- Directions for this task
Please write out word for word the opening lines of the material, including the line with "Aguascalientes, de acuerdo" as the last.

******************************

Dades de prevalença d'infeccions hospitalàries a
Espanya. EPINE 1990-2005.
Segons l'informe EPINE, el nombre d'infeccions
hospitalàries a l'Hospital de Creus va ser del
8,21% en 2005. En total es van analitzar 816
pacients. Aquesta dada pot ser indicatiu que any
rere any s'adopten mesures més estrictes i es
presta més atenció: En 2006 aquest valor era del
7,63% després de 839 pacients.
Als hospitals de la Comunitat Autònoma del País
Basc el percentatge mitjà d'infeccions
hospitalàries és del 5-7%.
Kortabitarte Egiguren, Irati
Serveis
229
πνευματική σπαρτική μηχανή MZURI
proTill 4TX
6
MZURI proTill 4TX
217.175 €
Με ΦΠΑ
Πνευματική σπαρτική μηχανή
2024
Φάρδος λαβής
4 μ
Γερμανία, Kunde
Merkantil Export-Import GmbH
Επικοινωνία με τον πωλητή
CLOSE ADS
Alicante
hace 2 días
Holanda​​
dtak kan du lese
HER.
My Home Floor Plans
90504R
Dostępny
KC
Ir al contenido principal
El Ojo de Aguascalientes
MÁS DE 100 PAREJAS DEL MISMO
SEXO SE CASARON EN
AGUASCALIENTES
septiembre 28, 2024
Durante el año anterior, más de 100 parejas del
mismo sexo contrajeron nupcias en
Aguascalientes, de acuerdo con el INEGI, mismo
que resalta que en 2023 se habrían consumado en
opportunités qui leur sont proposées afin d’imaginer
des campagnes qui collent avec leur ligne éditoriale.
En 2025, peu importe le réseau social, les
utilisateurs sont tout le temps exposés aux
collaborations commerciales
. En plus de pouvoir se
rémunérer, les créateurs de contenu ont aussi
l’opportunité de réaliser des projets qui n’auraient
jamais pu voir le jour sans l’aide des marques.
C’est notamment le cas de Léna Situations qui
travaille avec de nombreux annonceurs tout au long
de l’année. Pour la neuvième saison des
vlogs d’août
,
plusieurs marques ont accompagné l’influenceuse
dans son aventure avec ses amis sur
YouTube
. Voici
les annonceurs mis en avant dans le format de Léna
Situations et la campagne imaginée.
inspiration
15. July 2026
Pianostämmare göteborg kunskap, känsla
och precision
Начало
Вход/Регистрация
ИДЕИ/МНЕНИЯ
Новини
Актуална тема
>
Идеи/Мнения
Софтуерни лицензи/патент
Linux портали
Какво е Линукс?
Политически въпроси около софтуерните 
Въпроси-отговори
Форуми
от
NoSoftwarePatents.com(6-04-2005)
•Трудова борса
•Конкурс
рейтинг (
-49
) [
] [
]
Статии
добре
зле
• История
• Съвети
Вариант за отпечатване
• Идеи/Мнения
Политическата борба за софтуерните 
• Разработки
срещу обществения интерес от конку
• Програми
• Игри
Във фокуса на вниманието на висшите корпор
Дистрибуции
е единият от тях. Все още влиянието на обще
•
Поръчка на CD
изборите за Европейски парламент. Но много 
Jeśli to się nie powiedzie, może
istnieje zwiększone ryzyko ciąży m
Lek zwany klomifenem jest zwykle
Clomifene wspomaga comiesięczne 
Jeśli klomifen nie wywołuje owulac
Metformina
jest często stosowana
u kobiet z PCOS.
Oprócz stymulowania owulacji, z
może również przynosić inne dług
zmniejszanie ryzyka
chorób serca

******************************

- Exercise response
Dades de prevalença d'infeccions hospitalàries a
Espanya. EPINE 1990-2005.
Segons l'informe EPINE, el nombre d'infeccions
hospitalàries a l'Hospital de Creus va ser del
8,21% en 2005. En total es van analitzar 816
pacients. Aquesta dada pot ser indicatiu que any
rere any s'adopten mesures més estrictes i es
presta més atenció: En 2006 aquest valor era del
7,63% després de 839 pacients.
Als hospitals de la Comunitat Autònoma del País
Basc el percentatge mitjà d'infeccions
hospitalàries és del 5-7%.
Kortabitarte Egiguren, Irati
Serveis
229
πνευματική σπαρτική μηχανή MZURI
proTill 4TX
6
MZURI proTill 4TX
217.175 €
Με ΦΠΑ
Πνευματική σπαρτική μηχανή
2024
Φάρδος λαβής
4 μ
Γερμανία, Kunde
Merkantil Export-Import GmbH
Επικοινωνία με τον πωλητή
CLOSE ADS
Alicante
hace 2 días
Holanda​​
dtak kan du lese
HER.
My Home Floor Plans
90504R
Dostępny
KC
Ir al contenido principal
El Ojo de Aguascalientes
MÁS DE 100 PAREJAS DEL MISMO
SEXO SE CASARON EN
AGUASCALIENTES
septiembre 28, 2024
Durante el año anterior, más de 100 parejas del
mismo sexo contrajeron nupcias en
Aguascalientes, de acuerdo con el INEGI, mismo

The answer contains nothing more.